With market forces finally putting wind in the sails of pre-fab, the promise of sales should finally save industrial production of housing from the utopia to which it has been consigned.

Manufactured housing has been an enduring Modernist utopia. In 1932, students at The Bauhaus “manufactured” a prototype, the “Five Roomed House.” 1945 brought the world Jean Prouvé and Marcel Lods prototype for a prefabricated metal house. The mid-1960s brought forth the Metabolists in Japan – a more concentrated affection for manufactured residences fastened to vertical utility columns to make high-rises. None of these went beyond prototypes or one-offs. The apotheosis of this vision, achieved at the dawn of Post-Modernism and with appropriate irony, was the washrooms for the Lloyds Building in London by Richard Rogers (1985). Beautifully crafted and mass-produced, these loo modules appropriately prefigure the Post-Modern fetishization of the bathroom.
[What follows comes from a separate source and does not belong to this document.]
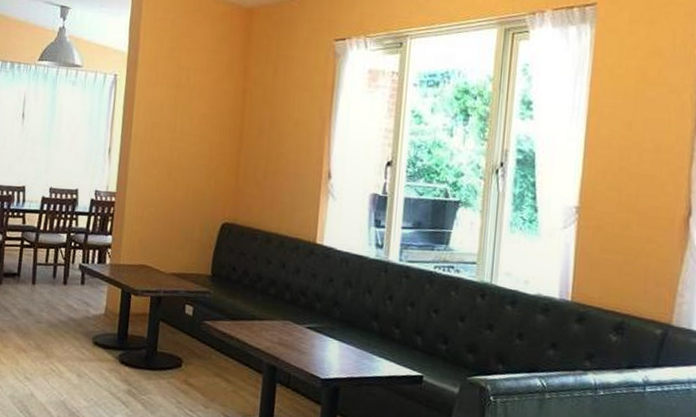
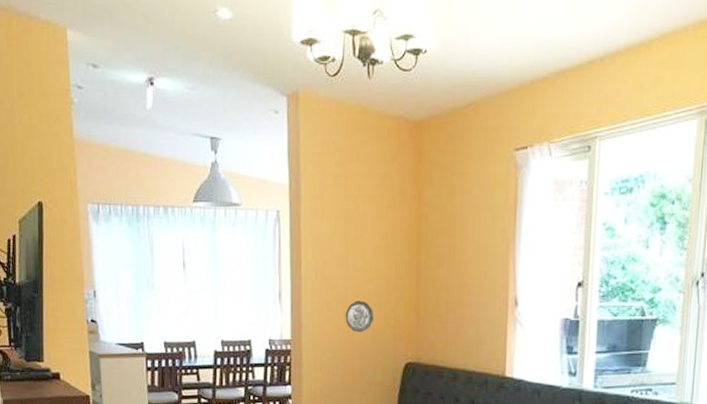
decorative plate: none [169,161,196,192] -> present [345,300,373,333]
The common cord of this whole utopian project, one that continues to this day unraveling into its constituent threads, is the ideal of the market driving design – a design so exciting that those who can afford it will want it (or in the tighter straits of post WWI and WWII reconstructions, the idea that governments might fob off the utopia on their populations). Recent efforts such as Resolution: 4 Architecture’s Modern Modular, Snøhetta’s Lucinda and Bloom, and Taalman Koch Architecture’s iT House have, I suspect, wound off the finest and final threads. The resulting products are quite appealing, stylish, and unique. Unfortunately, unique they are likely to remain despite considerable investment in the prototypes.